### PROBLEM DETAILS
Gather every line in the entries below that contains the string "frame", treating uppercase and lowercase letters as different.

### DATA SECTION
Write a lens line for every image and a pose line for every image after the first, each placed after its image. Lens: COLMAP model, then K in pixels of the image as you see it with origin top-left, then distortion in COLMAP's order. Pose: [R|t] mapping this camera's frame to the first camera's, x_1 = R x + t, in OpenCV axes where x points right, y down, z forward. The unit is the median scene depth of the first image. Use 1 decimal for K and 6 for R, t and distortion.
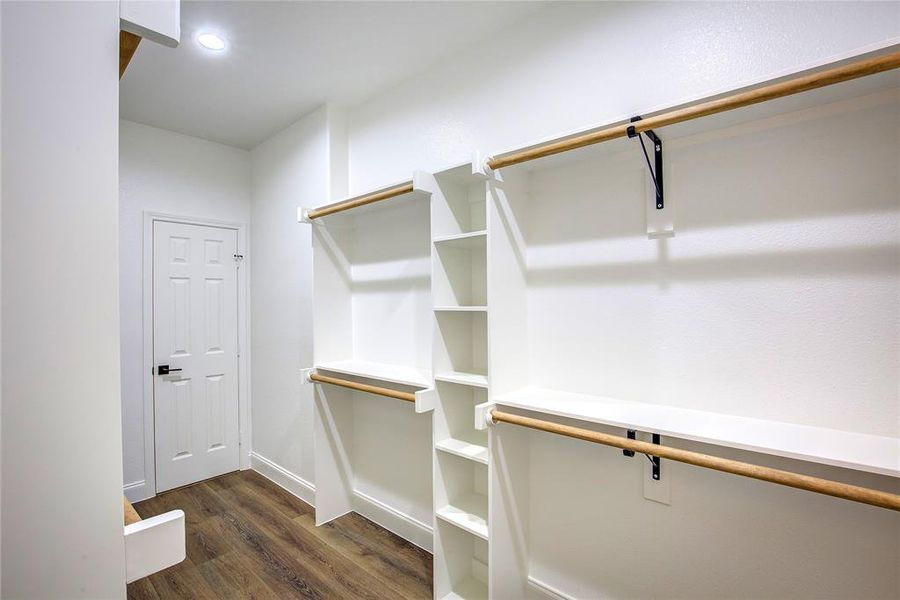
lens RADIAL K [[411.8, 0, 450.0], [0, 411.8, 300.0], [0, 0, 1]] dist [-0.027291, 0.000196]
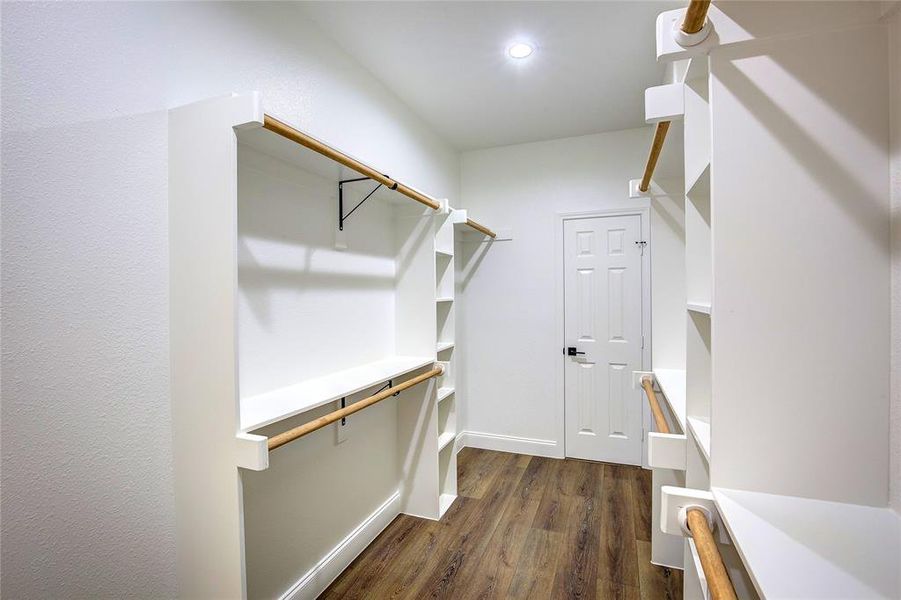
lens RADIAL K [[412.2, 0, 450.5], [0, 412.2, 300.0], [0, 0, 1]] dist [-0.027291, 0.000196]
pose [[0.346712, 0.020786, -0.937741, 0.253531], [0.010410, 0.999608, 0.026006, -0.004467], [0.937914, -0.018779, 0.346360, 0.295451]]
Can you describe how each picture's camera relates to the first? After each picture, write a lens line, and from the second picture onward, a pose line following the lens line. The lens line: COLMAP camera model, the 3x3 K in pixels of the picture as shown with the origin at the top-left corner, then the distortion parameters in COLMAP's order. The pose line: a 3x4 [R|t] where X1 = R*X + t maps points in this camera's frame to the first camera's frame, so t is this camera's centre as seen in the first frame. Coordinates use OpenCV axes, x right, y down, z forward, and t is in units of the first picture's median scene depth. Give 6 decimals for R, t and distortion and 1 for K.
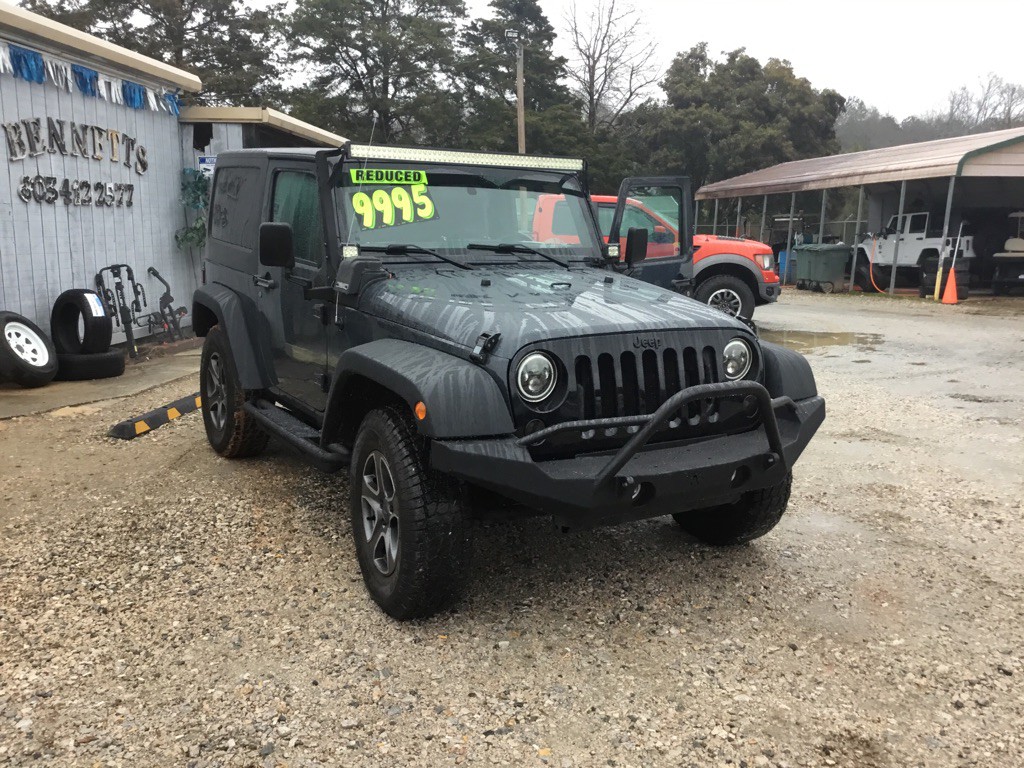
lens RADIAL K [[931.3, 0, 508.4], [0, 931.3, 388.9], [0, 0, 1]] dist [0.118342, -0.242256]
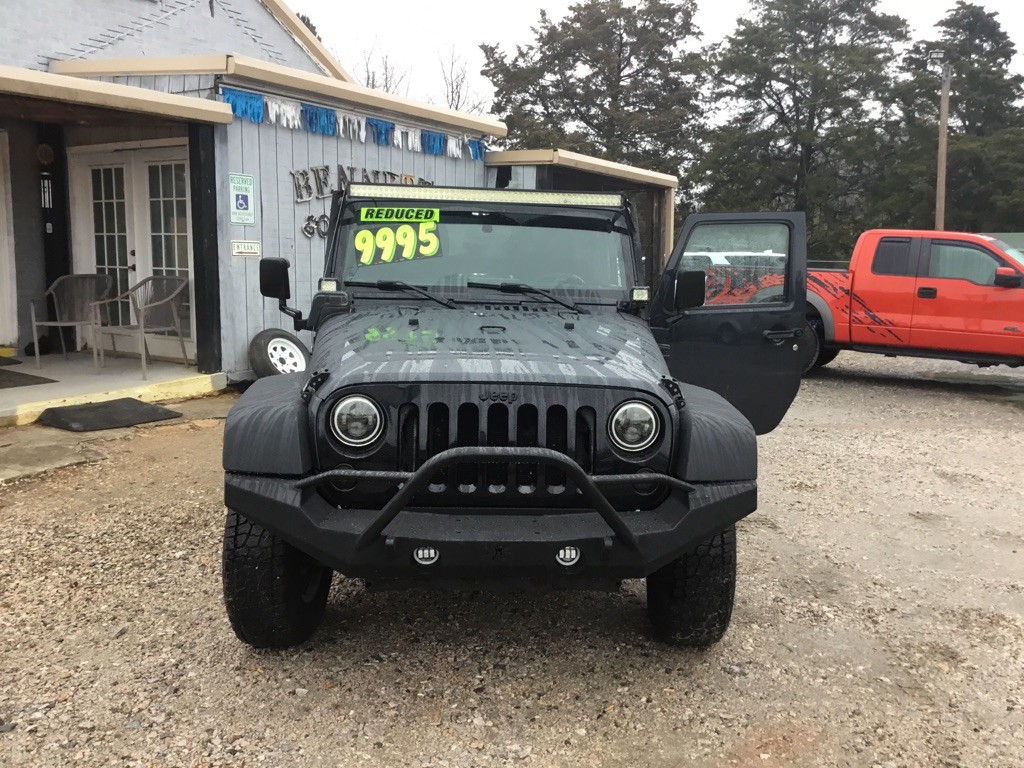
lens RADIAL K [[933.2, 0, 512.0], [0, 933.2, 384.0], [0, 0, 1]] dist [0.073999, -0.134480]
pose [[0.883479, 0.079095, -0.461745, 0.264964], [-0.097853, 0.995059, -0.016778, -0.021568], [0.458137, 0.060006, 0.886854, 0.093000]]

### EXERCISE ANSWER
Write a lens line for every image and a pose line for every image after the first, each placed after its image. Lens: COLMAP model, then K in pixels of the image as you see it with origin top-left, then distortion in COLMAP's order. Pose: [R|t] mapping this camera's frame to the first camera's, x_1 = R x + t, in OpenCV axes where x points right, y down, z forward. The unit is the median scene depth of the first image. Use 1 decimal for K and 6 for R, t and distortion.
Can you describe how each picture's camera relates to the first? After each picture, write a lens line, and from the second picture onward, a pose line following the lens line. The lens line: COLMAP camera model, the 3x3 K in pixels of the picture as shown with the origin at the top-left corner, then the distortion parameters in COLMAP's order. The pose line: a 3x4 [R|t] where X1 = R*X + t maps points in this camera's frame to the first camera's frame, so t is this camera's centre as seen in the first frame. Coordinates use OpenCV axes, x right, y down, z forward, and t is in units of the first picture's median scene depth. Give 6 decimals for R, t and distortion and 1 for K.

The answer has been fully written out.